__What you will do__:
Copy the listing exactly, please, and keep every picture out of it.

__The data__:
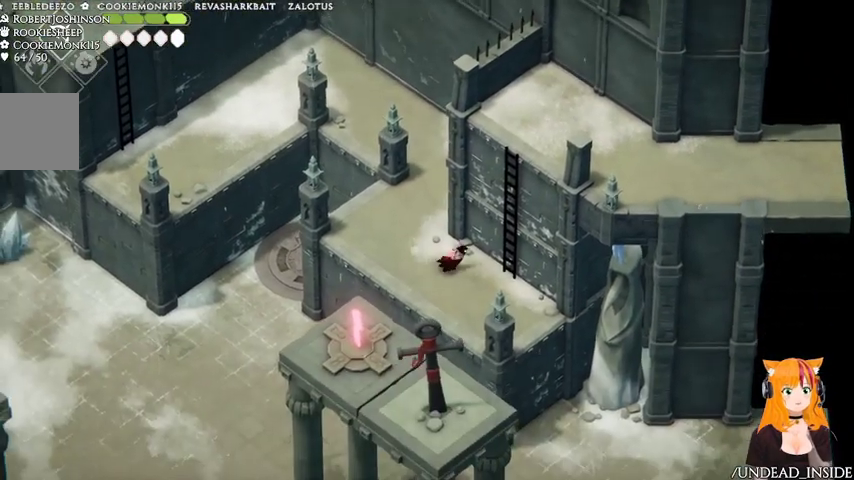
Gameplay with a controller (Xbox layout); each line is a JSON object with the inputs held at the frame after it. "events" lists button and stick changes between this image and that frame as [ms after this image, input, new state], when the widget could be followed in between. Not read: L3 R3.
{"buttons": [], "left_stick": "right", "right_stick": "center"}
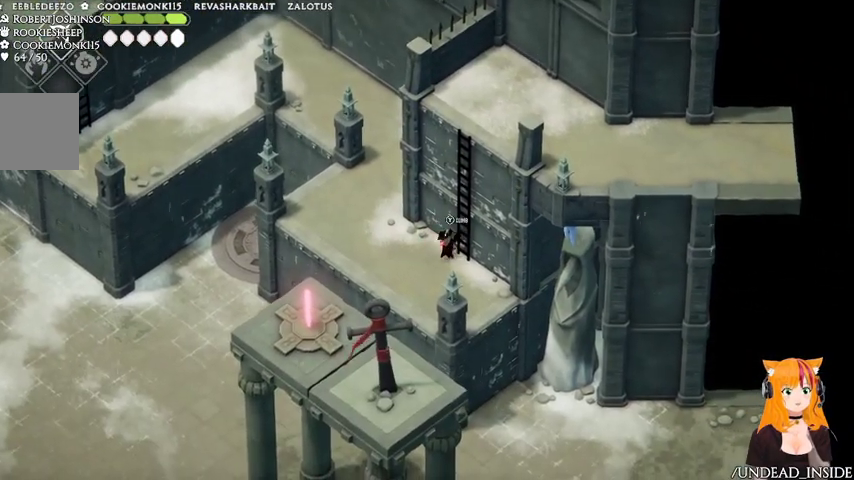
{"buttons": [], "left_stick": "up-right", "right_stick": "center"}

__Written solution__:
Gameplay with a controller (Xbox layout); each line is a JSON object with the inputs held at the frame after it. "events" lists button and stick changes between this image and that frame as [ms after this image, input, new state], when the widget could be followed in between. Not read: L3 R3.
{"buttons": [], "left_stick": "right", "right_stick": "center"}
{"buttons": [], "left_stick": "up-right", "right_stick": "center"}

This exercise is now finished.